### 課題 A
試合分析の掲載文で、トッテナムの右サイドハーフに起用されたのは誰ですか。
### 課題 B
試合分析の掲載文を最後の文の後から引き継ぎ、続きを書いてください。

### 掲載文
%%

スタメンはこちら。
【前半】
動かないスパーズのCH、プレスのベクトル、ペペ
スタメンは前節から1人の入れ替え。サカとペペを入れ替えたアーセナルが3-4-3で臨むことをメンバー表を見て想像することは難しくないだろう。一方でややこしかったのはトッテナム。4-2-3-1、4-3-3、4-4-2とメンバーの配置も含めて中盤から前は様々な構成が考えられるスタメンだった。
答えは4-4-2というのが一番近かった。ざっくりは上のフォーメーション図の通りである。「4-4-2に近い」にとどめたのは、左右に非対称な役割が合ったように思えたから。アーセナルの3バックのビルドアップに対して、右のサイドハーフに起用されたシソコが前線の2人のプレスに参加することで数を合わせる。シソコはある程度、アーセナルが押し込むとプレスバックする。モウリーニョは彼に撤退SHと前プレ隊の1人2役を課したよう。器用ではないし華やかさは感じないけど、チームのやり方を広げる選手である。逆サイドのルーカスはシソコに比べると守備時はある程度低い位置を取っていた。
立ち上がりにいきなりビルドアップのミスを強襲してシュートまで持ち込んだトッテナムだが、ハイプレス志向だったかは微妙なところ。ケインとソンは常にアーセナルのDF陣に強くプレスに行く役割というわけではなかった。
興味深かったのはトッテナムのCHの振る舞い。フォーメーション的にも共に2枚でがっちり噛み合う並びなのだが、最終ラインからボールを引き出しに行くジャカやセバージョスをウィンクスとロ・チェルソがあまり気にしていなかったのは気になった。
したがって、トッテナムがアーセナルのWBにプレスをかけても、内側にはフリーのCHがいる。アーセナルとしては気楽にCHを介したサイドチェンジが可能。序盤は立て続けに右からジャカを経由して、左の大外でフリーになるティアニーにボールを送り込むことができていた。トッテナムが4バックということもあり、シソコの戻りが遅れて大外のケアはややおろそかになっている場面も多かった。
となるとトッテナムの中盤より前の守備は何がしたかったんだ!?ということになる。自分が考えた彼らの狙いは3つである。

%%

### 提供資料
%%

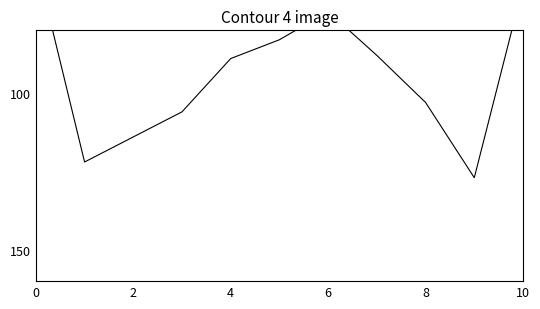

At how many categories does at least one series exceed 109?

3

%%

### 解答欄 A
シソコです。

### 解答欄 B
1. シュート一歩手前になる武器の封鎖
ウィンクス、ロ・チェルソが制限していたのはおそらく、中央へのパスコース。ジャカやセバージョスについていってスペースを空けるよりも、彼らがパスを出したいところを塞ぐ方が得策と考えたのだろう。直近の試合を見ても、ラカゼットのポストはアーセナルの前進の有用な手段。結果的にはファウルで止めたり、警告を受けるシーンはあったけど、まずはここから始まるコンビネーションを封じたい意図があったはずだ。
2. プレスのベクトルを合わせる
上に書いたようにトッテナムのプレスは常時激しかったわけではない。しかしながら、スイッチが入ると一気に強度を上げて前の選手でアーセナルにプレッシャーをかけ始める。それはマイナス方向へのパス。アーセナルのやり直しに対して厳しく咎めに行った印象だ。アーセナルのパス回しのベクトルが後ろ向きになったことに合わせるように、トッテナムはプレスの矢印を前向きに。
トッテナムはチームのコンディションが上がらず、日程も詰まっている状態。プレスのベクトルを合わせることによって、限られた頻度でも効果を最大化することを狙ったもののように思う。
3. ペペを起点として利用
もうひとつ、トッテナムのCHに与えられていた役割はペペへのチェック。受けられないと降りていくペペへのプレスをルーカスと挟み込んで行うタスクである。ペペは厳しいマークを受けることになってしまった。さらに、ペペは時折、相手と正対できない時にマイナス方向にボールを動かす傾向がある。以前よりはるかに頻度は減ったがこの傾向はセバージョスも同様。エリアを鑑みることなしにこういったボールコントロールをすると、ロストしたときの危険は増す。
これも最終ラインのパスワークと同様でアーセナルにマイナス方向のベクトルが働いている事例。したがって、このペペの動きに対してルーカスやウィンクスは非常に厳しくチェックを行い、カウンターの起点としていた。
ジャカとセバージョスを起点に横、横でボールを前進できるアーセナルに対して、トッテナムはベクトルを合わせることで縦に進撃する。アルテタの哲学を考えれば、当然ボール保持でやり直しをすることはOKなのだが、やり直しというマイナス方向のアクションについては厳しく咎めていくぞ!という姿勢のトッテナム。このベクトル合わせのプレスで序盤の主導権を握った。
しかし、先制したのはアーセナル。厳しくマークにあいながらも起点としての前半は起点としての役割を果たせていたラカゼットが右足から繰り出したスーパーミドルでロリスをぶち抜く。こちらはハイプレスのぶつかっていくベクトルからのショートカウンター。トッテナムの方向を合わせるベクトルとはちょっと趣向が違うものである。
だが、トッテナムもすぐに反撃。上の3つの目的でいえば2.に当たるベクトルを合わせるプレスにコラシナツが屈してしまうことに。前半から怪しいシーンは見られていたが、ついに失点に結びついてしまった格好である。
トッテナムのボール保持はそこまで特別な工夫はなく、WBやCHが強気で出ていくアーセナルに対しては蹴っ飛ばす場面が多かった。この日のケインはスペシャルではなかったが、一定の役割は果たしたといえる。ポストは収まりはするし、トッテナムがアーセナルのプレスを交わしたり、ひっかけてショートカウンターを狙ったときには最終ラインの裏を取り、全体では押し上げられないトッテナムの攻撃を完結させていた。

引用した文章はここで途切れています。